China hikes oil products prices 4% amid high inflation
Write:
Clorinda [2011-05-20]
The National Development & Reform Commission, China's energy watchdog, announced on Dec 21 to raise retail ceiling prices Yuan 310/mt for gasoline and Yuan 300/mt for gasoil effective from Dec 22. Ex-refinery price of jet kerosene is lifted Yuan 300/mt to Yuan 5,990/mt at the same time.
Benchmark retail price of gasoline rose Yuan 0.23/liter and gasoil up Yuan 0.26/liter, C1 calculated. After the hike, the average retail price of 90-Ron gasoline is Yuan 8,530/mt and price of zero pour point gasoil reaches Yuan 7,780/mt, up 3.77 percent and 4.01 percent, respectively. C1 believed the price hike was a "modest one", as the hike was less than half of what the international crude oil has gained in the past month.
Hike delayed, yet unexpected
The price hike is a long-delayed, however, also an unexpected move as China is facing tremendous rising inflation pressure, with the country' s consumer price index (CPI) accelerated to a 28-month high in November of 5.1 percent.
As of Dec 20, the 22-working-day moving average price of Brent, Dubai and Cinta crude climbed 9.16%, C1 s data indicated.
The Chinese government adopted an oil pricing mechanism at the start of 2009 that allows the NDRC to adjust retail oil products prices when the weighted average price of the three international crudes change more than 4 percent over 22 straight working days.
Well considered by NDRC
The decision to increase gasoline, gasoil and kerosene prices was taken after careful consideration in view of the rapid increase in overall prices in China, the NDRC said in a question- and-answer posting on its website.

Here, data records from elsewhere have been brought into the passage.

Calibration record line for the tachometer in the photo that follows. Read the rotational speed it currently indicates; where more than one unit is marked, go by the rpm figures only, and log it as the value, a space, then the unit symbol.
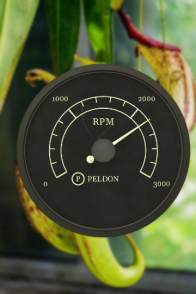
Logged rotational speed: 2200 rpm
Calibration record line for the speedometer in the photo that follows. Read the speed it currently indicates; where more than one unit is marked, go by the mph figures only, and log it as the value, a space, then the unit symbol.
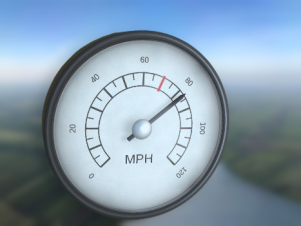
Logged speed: 82.5 mph
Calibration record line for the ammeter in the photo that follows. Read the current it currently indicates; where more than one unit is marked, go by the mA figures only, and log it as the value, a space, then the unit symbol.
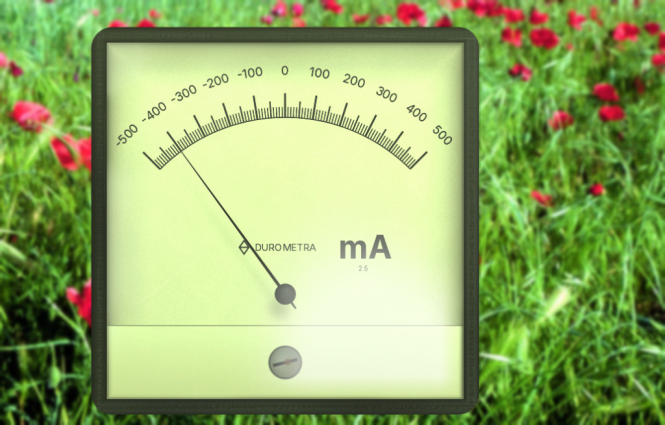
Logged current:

Crude prices in international markets this month reached the highest since October 2008, the NDRC said. However, taking into consideration the trend of prices and supply of oil products, the government did postpone the price hike and restricted its scale, the NDRC said in a question- and-answer posting published on its website.
But the government promised that the price move would not further deteriorate inflation, as the NDRC roughly estimated that the rise would only add 0.07 percentage points to December s CPI level, according to the statement.
To reduce inflationary pressure, the price of rail and urban public transport, freight, and the aviation fuel surcharge will not be increased, the NDRC said.
The NDRC also promised that subsidies would be given to low-income families, farmers, taxi drivers and other sectors that could be hurt by the price adjustment.
The NDRC explained that the rise in fuel prices was actually a move to restrain rapid increases in the country's oil consumption and boost energy conservation, as the commission estimated that China's dependence on imported oil is likely to hit 55 percent by the end of this year, from 33 percent in 2009.
China's dependence upon imported oil was about 53 percent in the January to November period, said the NDRC.
China last adjusted oil product prices on Oct 26, elevating retail ceiling prices Yuan 230/mt for gasoline and Yuan 220/mt for gasoil.
China has adjusted oil products prices four times this year, with three price hikes and one reduction.